Nuestros artículos han despertado la encendida cólera del periódico menchevique “Lajvati”, por lo visto, la acusación ha dado en el blanco. Esto, naturalmente, es un espectáculo muy divertido... ¿Qué ocurre? Hemos dicho que el viraje de la Duma hacia la derecha no nos extraña. ¿Por qué? Porque, en la Duma domina la burguesía liberal, y esta burguesía se alía con el gobierno y rompe con los obreros y los campesinos. De ahí, la debilidad de la Duma. Si los obreros y los campesinos revolucionarios no van a la cola de la Duma antirrevolucionaria y rompen también con la mayoría de la Duma, quiere decir que en nuestro país el pueblo es más consciente que en la Francia del siglo XVIII. De ahí, nuevamente, la debilidad de la Duma. Así hemos explicado nosotros la debilidad de la Duma y su viraje hacia la derecha. Resulta que después de esta explicación nuestros mencheviques han sentido un miedo cerval y claman llenos de espanto: “¡No! Si la explicación de los bolcheviques fuese cierta, en ese caso nos veríamos precisados a darlo todo por perdido, y a decir que había llegado el fin de la revolución rusa” (v. “Lajvari”, núm. 6).

¡Pobrecillos! ¡Tienen menos fe en su espíritu revolucionario que en el de los demócratas constitucionalistas! ¡Los liberales traicionan la revolución; por consiguiente, la revolución se ha debilitado! Resulta que los obreros y los campesinos revolucionarios son un cero a la izquierda. ¡Pobres de vosotros si no tenéis mayor penetración! Ni siquiera son fieles a sí mismos. Por ejemplo, hace año y medio estos mismos mencheviques escribían en el periódico “Sjivi” algo distinto: “La huelga de diciembre apartó a la burguesía de la revolución y la hizo conservadora. La revolución deberá desarrollarse ahora en contra de los liberales. ¿Tiene la revolución fuerzas para ello? Esto depende de quién sea su motor. El jefe de la revolución es también en este caso, naturalmente, el proletariado.

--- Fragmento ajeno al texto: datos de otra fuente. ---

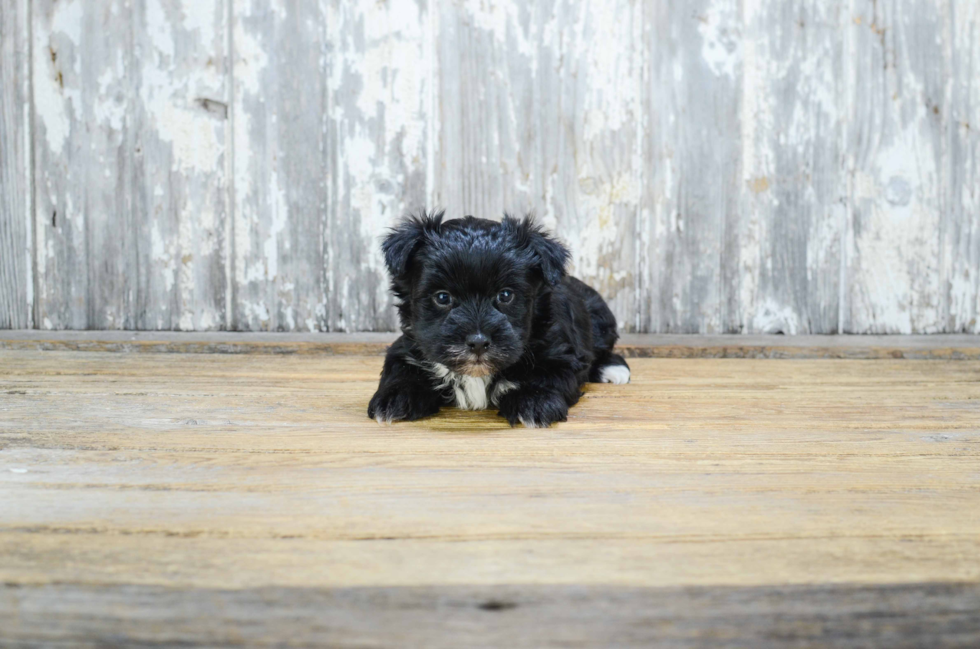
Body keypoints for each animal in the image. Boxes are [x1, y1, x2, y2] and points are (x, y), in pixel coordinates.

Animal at [366, 210, 628, 428]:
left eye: (505, 295)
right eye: (442, 297)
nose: (478, 342)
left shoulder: (561, 353)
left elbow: (549, 376)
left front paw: (532, 401)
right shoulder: (407, 346)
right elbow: (400, 368)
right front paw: (396, 397)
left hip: (600, 318)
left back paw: (612, 368)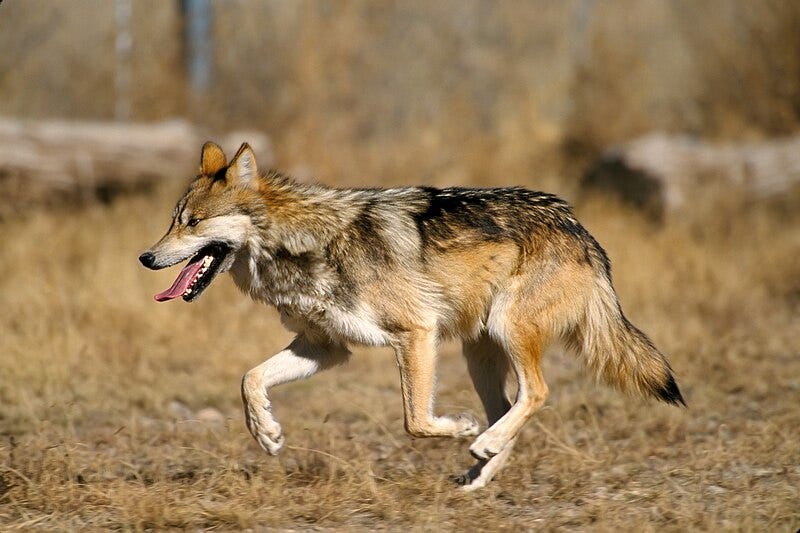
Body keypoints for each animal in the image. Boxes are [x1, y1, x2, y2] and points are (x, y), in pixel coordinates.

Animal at [139, 142, 685, 490]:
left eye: (193, 223)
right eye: (172, 221)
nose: (145, 257)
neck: (303, 244)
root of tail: (579, 228)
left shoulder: (416, 333)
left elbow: (415, 421)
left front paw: (459, 427)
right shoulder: (325, 348)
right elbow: (249, 379)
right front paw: (267, 434)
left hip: (506, 331)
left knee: (536, 393)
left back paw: (480, 443)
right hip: (478, 354)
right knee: (509, 406)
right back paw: (479, 471)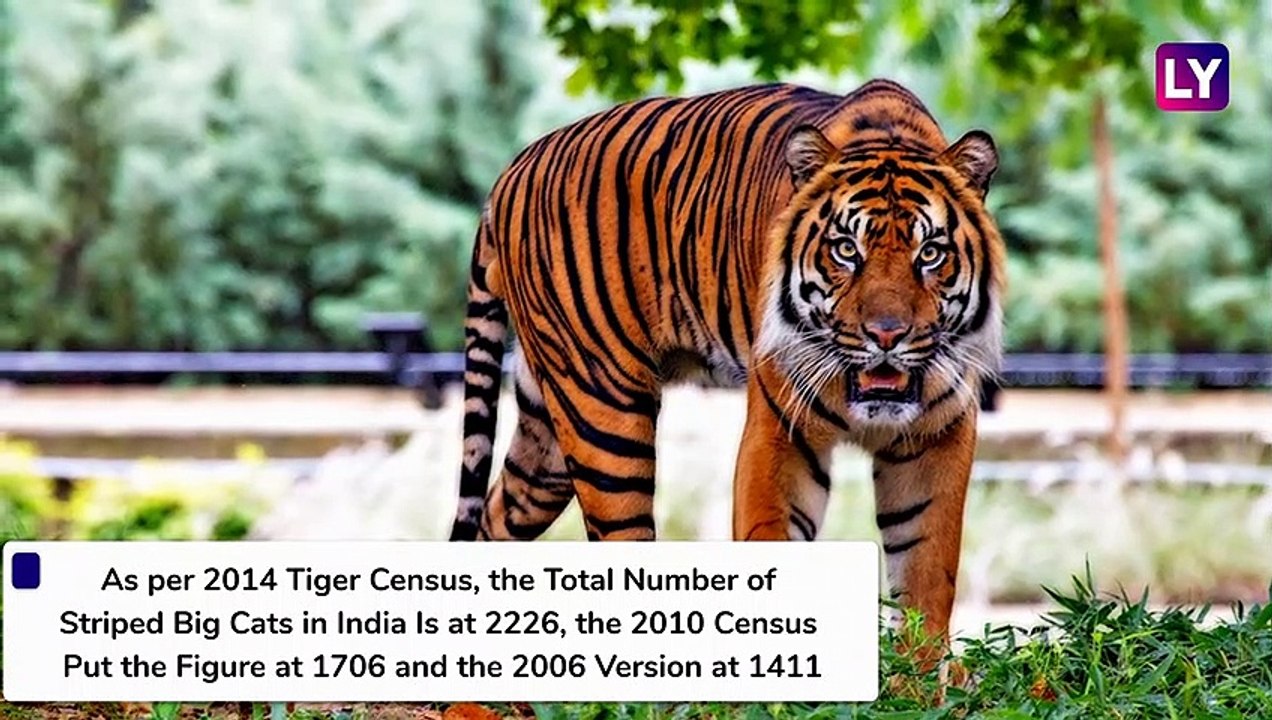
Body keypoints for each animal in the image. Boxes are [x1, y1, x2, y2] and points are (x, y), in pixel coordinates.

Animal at [448, 79, 1005, 651]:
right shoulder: (780, 432)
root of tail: (513, 169)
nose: (887, 335)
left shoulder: (937, 436)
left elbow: (926, 574)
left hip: (548, 445)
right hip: (603, 413)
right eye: (846, 250)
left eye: (930, 253)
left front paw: (918, 674)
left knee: (496, 519)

El solo no está en condiciones de llevarla hasta el fin, si no tiene un aliado vigoroso y fiel, y ese aliado es únicamente el campesinado” (v. “Sjivi”, núm. 12). Sí, así hablaban los mencheviques mientras se atenían al punto de vista de la socialdemocracia...

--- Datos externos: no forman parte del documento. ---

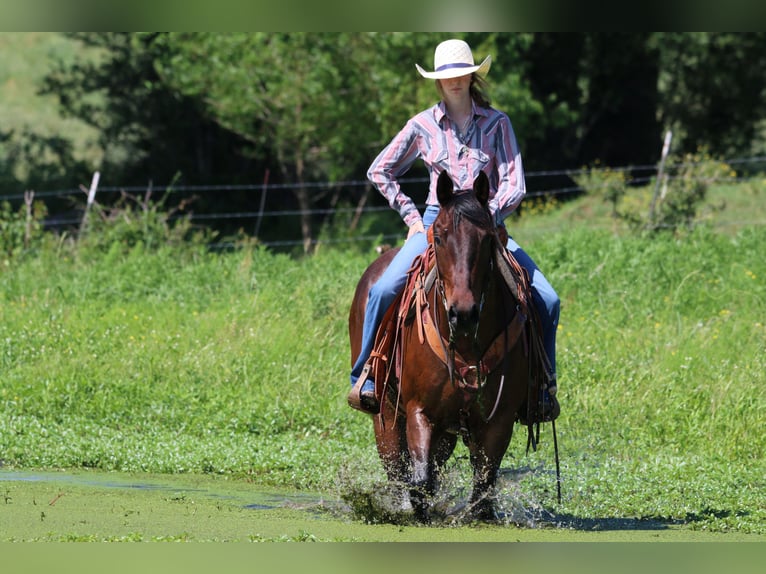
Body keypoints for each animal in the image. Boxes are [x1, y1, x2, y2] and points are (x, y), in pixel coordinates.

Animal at [352, 170, 536, 520]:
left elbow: (483, 489)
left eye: (487, 238)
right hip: (385, 415)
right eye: (438, 237)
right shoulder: (419, 411)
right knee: (397, 468)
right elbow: (420, 482)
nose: (462, 313)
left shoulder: (499, 420)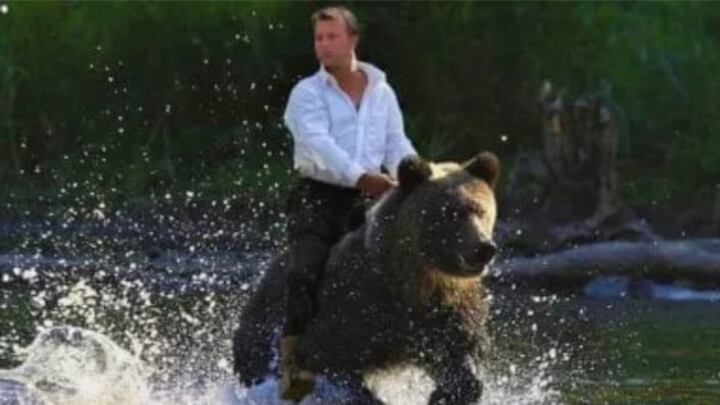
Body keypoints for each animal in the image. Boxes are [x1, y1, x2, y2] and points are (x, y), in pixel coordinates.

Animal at [233, 151, 500, 405]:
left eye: (480, 210)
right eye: (451, 213)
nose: (483, 248)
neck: (413, 279)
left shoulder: (442, 311)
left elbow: (459, 353)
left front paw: (444, 394)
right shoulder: (355, 306)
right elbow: (332, 361)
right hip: (265, 327)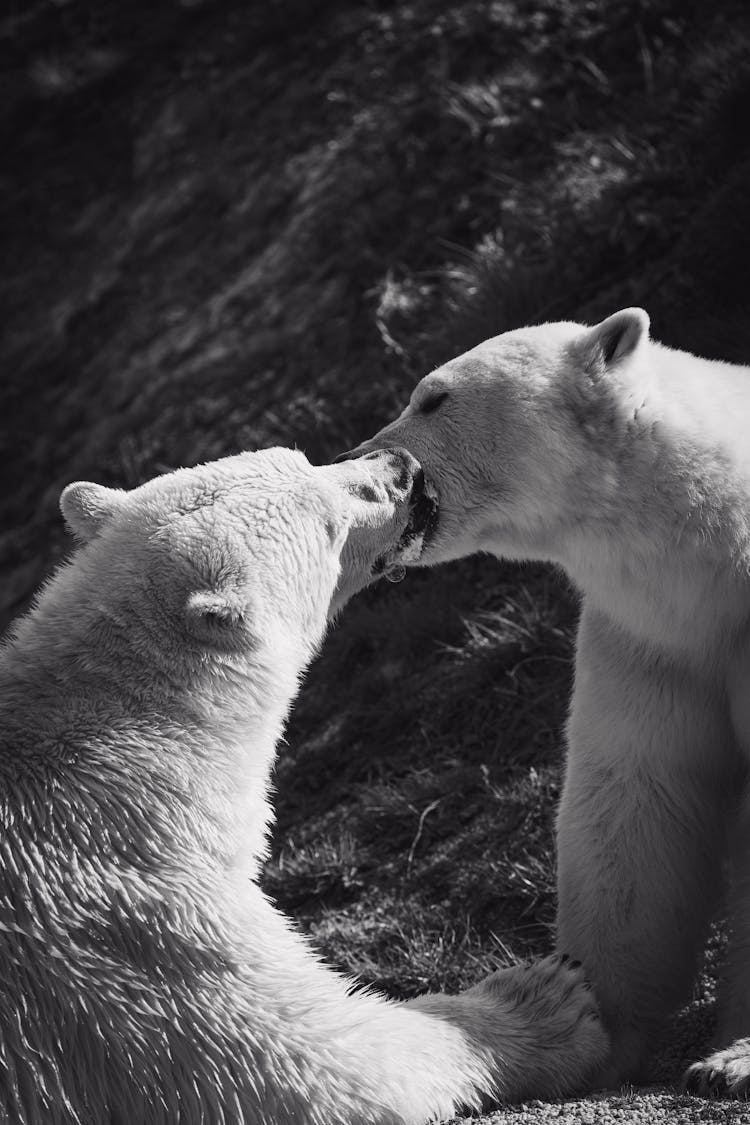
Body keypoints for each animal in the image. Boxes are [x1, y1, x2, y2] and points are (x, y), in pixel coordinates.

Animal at [0, 447, 602, 1125]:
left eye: (300, 457)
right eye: (330, 525)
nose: (399, 465)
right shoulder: (130, 940)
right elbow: (308, 1063)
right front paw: (546, 1001)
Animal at [344, 308, 750, 1098]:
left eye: (433, 397)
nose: (359, 455)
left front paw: (731, 1059)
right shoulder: (652, 641)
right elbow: (636, 801)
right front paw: (584, 1027)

Pero ahora, cuando han vuelto la espalda a la socialdemocracia, han cambiado de tonadilla y proclaman a los liberales centro de la revolución, salvadores de ella. ¡Y después de todo eso tienen el atrevimiento de asegurarnos que los mencheviques del Cáucaso no son unos payasos, que no se visten de socialdemócratas para ocultar su naturaleza demócrata constitucionalista! “¿Cómo pudo ocurrir -dicen los mencheviques- que en la primera Duma los demócratas constitucionalistas actuasen con mayor audacia, exigiesen un ministerio responsable ante la Duma, etc.? ¿.Cómo se puede explicar que los demócratas constitucionalistas, al día siguiente de la disolución de la Duma, suscribiesen el manifiesto de Víborg? ¿Por qué no proceden así hoy? A esta pregunta la filosofía política de los bolcheviques no da y no puede dar respuesta. (Ídem). En vano os consoláis, acobardados camaradas. Hace ya tiempo que hemos contestado a esta pregunta: la actual Duma es más incolora porque el proletariado es hoy más consciente y está más unido que en el periodo de la primera Duma, y esta circunstancia empuja a la burguesía liberal hacia la reacción. Debéis meteros en la cabeza de una vez para siempre, camaradas liberalizantes, que cuanto más conscientemente luche el proletariado, tanto más contrarrevolucionaria se hará la burguesía. Tal es nuestra explicación. ¿Y cómo explicáis, amables camaradas, que la segunda Duma sea tan incolora? En el núm. 4 de “Lajvari”, por ejemplo, escribís que las causas de la debilidad de la Duma, de su falta de color, residen en “la inconsciencia y la falta de organización del pueblo”. La primera Duma, como vosotros mismos decís, fue más “audaz”; por tanto, el pueblo era entonces “consciente y organizado”. La segunda Duma es más incolora; por tanto, este año el pueblo es menos “consciente y organizado” que el año pasado; por tanto, ¡la causa de la revolución y el desarrollo de la conciencia del pueblo han dado un paso atrás! ¿No es eso lo que queréis decir, camaradas? ¿No queréis justificar así vuestra inclinación hacia los demócratas constitucionalistas, amables camaradas? Pobres de vosotros y de vuestra embrollada “lógica”, si pensáis seguir siendo unos payasos....

Publicado sin firma el 13 de abril de 1907 en el núm. 29 del periódico “Dro”. Traducido del georgiano.